The workgroup count is purely a function of primitive count and chosen size:

$$ \text{groups} = \left\lceil \frac{N_{\text{primitives}}}{\text{size}} \right\rceil $$

Pushing storage-buffer ceilings high enough to fit the AABB and survivor arrays is a device-limits concern — raise them as shown in configuring WebGPU adapter limits for large GeoJSON.

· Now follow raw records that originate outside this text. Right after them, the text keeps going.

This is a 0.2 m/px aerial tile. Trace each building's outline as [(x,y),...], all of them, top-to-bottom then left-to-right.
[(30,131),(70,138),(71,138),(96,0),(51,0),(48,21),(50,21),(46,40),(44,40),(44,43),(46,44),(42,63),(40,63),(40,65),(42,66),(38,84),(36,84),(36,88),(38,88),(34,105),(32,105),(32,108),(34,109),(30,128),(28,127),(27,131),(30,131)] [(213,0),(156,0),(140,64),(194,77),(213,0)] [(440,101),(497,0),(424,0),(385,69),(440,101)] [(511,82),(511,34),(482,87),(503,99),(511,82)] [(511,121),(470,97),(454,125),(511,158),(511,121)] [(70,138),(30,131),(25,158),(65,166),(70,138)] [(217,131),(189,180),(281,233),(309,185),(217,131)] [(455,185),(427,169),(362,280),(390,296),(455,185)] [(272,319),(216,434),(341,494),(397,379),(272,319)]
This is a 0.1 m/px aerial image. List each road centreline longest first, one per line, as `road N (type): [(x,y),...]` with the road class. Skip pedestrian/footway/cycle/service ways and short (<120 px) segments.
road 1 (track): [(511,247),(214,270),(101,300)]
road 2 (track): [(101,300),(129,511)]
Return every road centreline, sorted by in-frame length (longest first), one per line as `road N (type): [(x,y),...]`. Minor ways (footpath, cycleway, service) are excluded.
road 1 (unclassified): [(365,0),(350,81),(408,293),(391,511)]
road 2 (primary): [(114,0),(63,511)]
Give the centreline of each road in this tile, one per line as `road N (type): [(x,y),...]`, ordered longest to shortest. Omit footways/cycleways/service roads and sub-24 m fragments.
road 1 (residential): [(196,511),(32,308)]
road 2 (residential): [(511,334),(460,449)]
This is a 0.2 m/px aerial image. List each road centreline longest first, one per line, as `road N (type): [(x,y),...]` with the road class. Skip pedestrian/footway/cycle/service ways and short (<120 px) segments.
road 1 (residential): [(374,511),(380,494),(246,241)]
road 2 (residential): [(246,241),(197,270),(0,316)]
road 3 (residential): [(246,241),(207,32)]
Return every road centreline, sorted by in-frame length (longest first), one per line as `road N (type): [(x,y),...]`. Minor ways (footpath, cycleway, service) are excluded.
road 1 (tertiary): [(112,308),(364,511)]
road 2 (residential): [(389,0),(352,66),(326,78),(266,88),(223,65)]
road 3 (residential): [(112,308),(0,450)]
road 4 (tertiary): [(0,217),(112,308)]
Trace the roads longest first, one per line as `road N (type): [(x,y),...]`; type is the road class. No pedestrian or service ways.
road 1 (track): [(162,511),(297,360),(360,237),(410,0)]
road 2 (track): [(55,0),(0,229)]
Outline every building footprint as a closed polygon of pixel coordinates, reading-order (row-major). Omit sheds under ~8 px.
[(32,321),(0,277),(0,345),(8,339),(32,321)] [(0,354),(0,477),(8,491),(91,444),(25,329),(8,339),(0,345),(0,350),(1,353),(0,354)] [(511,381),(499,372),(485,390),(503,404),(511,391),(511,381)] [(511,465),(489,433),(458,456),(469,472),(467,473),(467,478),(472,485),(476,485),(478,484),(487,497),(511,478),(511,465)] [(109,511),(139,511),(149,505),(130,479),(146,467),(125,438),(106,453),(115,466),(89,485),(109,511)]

Effective throughput versus workgroup size on discrete-desktop and mobile GPUs A line chart. The x-axis lists candidate @workgroup_size values 32, 64, 128 and 256, all multiples of the 32-lane warp/wavefront. The y-axis is effective throughput as a percentage of memory bandwidth. The discrete desktop GPU curve climbs steadily and peaks on a plateau at 128 to 256. The mobile and integrated GPU curve peaks at 64, then degrades past 128 as the predicate's live registers exhaust the per-lane register file and the scheduler launches fewer concurrent workgroups. A shaded band marks 64 as the safe floor — one AMD wavefront or two NVIDIA warps. safe floor · 1 wavefront / 2 warps 100% 75% 50% 25% effective throughput (% of bandwidth) 32 64 128 256 @workgroup_size (x) — all multiples of 32 peak plateau peak register-file exhaustion discrete desktop GPU — favours 128 / 256 mobile / integrated GPU — favours 64, caps at 128

Failure modes specific to workgroup sizing

Atomic contention collapse. When most primitives pass the predicate, every invocation hits the same atomicAdd(&out_count, …), serializing wavefronts and cutting effective throughput by up to ~70%. Detection: the sweep shows duration barely improving (or worsening) as size grows, despite more parallelism. Fix: replace the global atomic with a workgroup-local counter plus a single atomicAdd per workgroup, or move to a prefix-sum (scan) compaction for high-pass-rate datasets.

Register-file exhaustion on mobile. A size of 256 that wins on desktop can run slower on an Adreno or Mali part because the predicate’s live registers exceed the per-lane file, forcing the scheduler to launch fewer workgroups. Detection: the per-vendor sweep shows the median climbing past 128 on mobile keys. Fix: never ship one global constant — honour the cached per-vendor winner; cap mobile candidates at 128.

Uncoalesced reads from interleaved layout. Packing geometry as Array-of-Structures ({x,y,z,attr} interleaved) means lane i and lane i+1 read addresses a full struct apart, scattering the cache-line fetch. Detection: throughput stays far below the device’s memory bandwidth regardless of workgroup size. Fix: repack as Structure-of-Arrays so the coordinate each lane needs is contiguous.

Out-of-bounds on the padded tail. Ceiling division always over-dispatches the final workgroup; omitting the if (i >= arrayLength(&bounds)) return; guard reads past the buffer and yields a GPUValidationError or garbage survivors. Detection: survivor count fluctuates run-to-run for a static dataset. Fix: keep the bounds guard as the first statement of the entry point.

Backend / Python interop note

The coalescing the chosen workgroup size relies on is only real if the buffer arrives packed correctly from the data tier. When AABBs are precomputed in a Python pipeline, emit them as a contiguous float32 SoA array and let the column stride match the WGSL vec4<f32> 16-byte stride exactly:

python
import numpy as np
import geopandas as gpd

gdf = gpd.read_parquet("network.parquet").to_crs(3857)  # one planar CRS
b = gdf.geometry.bounds                                  # minx,miny,maxx,maxy
# Structure-of-Arrays, row = one primitive's vec4<f32> AABB.
bounds = np.ascontiguousarray(
    b[["minx", "miny", "maxx", "maxy"]].to_numpy(dtype=np.float32)
)
bounds.tofile("bounds.f32")  # -> upload straight into the storage buffer

Reproject to a single projected CRS before computing bounds — mixing degrees and metres corrupts the predicate — and verify bounds.nbytes == primitiveCount * 16 so the host-side stride agrees with the shader’s view of the buffer. GeoParquet read via pyarrow/geopandas preserves this contiguity; a Python list-of-tuples does not, and will silently desync the alignment.